* _Instruction_
Everything from the line containing "ds or highways due to" through the line containing "dependence on fossil fuels." should be repeated exactly, and nothing else from the data.

=== Exercise material ===

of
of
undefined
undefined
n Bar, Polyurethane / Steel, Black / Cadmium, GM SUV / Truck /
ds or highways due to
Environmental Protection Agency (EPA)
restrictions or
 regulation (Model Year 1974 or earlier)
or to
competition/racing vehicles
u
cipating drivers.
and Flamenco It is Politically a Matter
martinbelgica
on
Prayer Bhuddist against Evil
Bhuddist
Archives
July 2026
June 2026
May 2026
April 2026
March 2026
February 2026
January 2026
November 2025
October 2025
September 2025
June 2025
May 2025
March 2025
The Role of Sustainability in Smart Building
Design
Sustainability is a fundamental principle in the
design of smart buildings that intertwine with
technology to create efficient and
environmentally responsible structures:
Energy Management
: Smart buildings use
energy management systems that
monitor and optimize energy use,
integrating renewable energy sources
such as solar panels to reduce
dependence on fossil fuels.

===
=== Exercise material ===

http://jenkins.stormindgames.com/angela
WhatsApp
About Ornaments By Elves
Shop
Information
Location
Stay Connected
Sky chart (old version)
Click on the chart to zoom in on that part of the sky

===

* _Answer section_
ds or highways due to
Environmental Protection Agency (EPA)
restrictions or
 regulation (Model Year 1974 or earlier)
or to
competition/racing vehicles
u
cipating drivers.
and Flamenco It is Politically a Matter
martinbelgica
on
Prayer Bhuddist against Evil
Bhuddist
Archives
July 2026
June 2026
May 2026
April 2026
March 2026
February 2026
January 2026
November 2025
October 2025
September 2025
June 2025
May 2025
March 2025
The Role of Sustainability in Smart Building
Design
Sustainability is a fundamental principle in the
design of smart buildings that intertwine with
technology to create efficient and
environmentally responsible structures:
Energy Management
: Smart buildings use
energy management systems that
monitor and optimize energy use,
integrating renewable energy sources
such as solar panels to reduce
dependence on fossil fuels.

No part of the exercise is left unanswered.